What you need to do. Set out exactly, and with nothing added, the line containing "nose: (294, 228)" and every line after it through the final line of the data.

________________

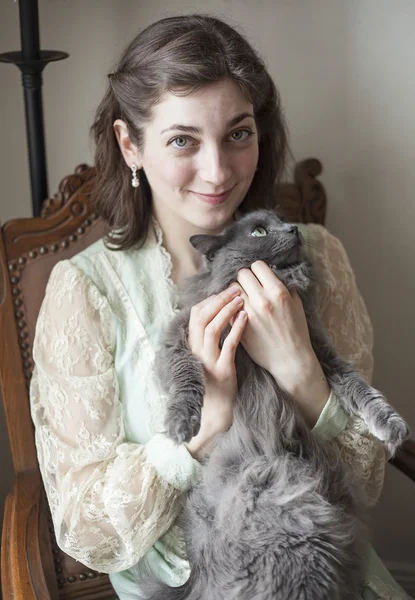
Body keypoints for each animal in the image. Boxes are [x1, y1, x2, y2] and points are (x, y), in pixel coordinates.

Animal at [146, 209, 410, 596]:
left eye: (283, 219)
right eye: (258, 231)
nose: (294, 228)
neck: (281, 279)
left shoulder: (319, 351)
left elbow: (361, 389)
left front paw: (391, 426)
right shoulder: (183, 334)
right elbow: (186, 375)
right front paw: (182, 424)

________________

Result of the task.
nose: (294, 228)
neck: (281, 279)
left shoulder: (319, 351)
left elbow: (361, 389)
left front paw: (391, 426)
right shoulder: (183, 334)
right elbow: (186, 375)
right front paw: (182, 424)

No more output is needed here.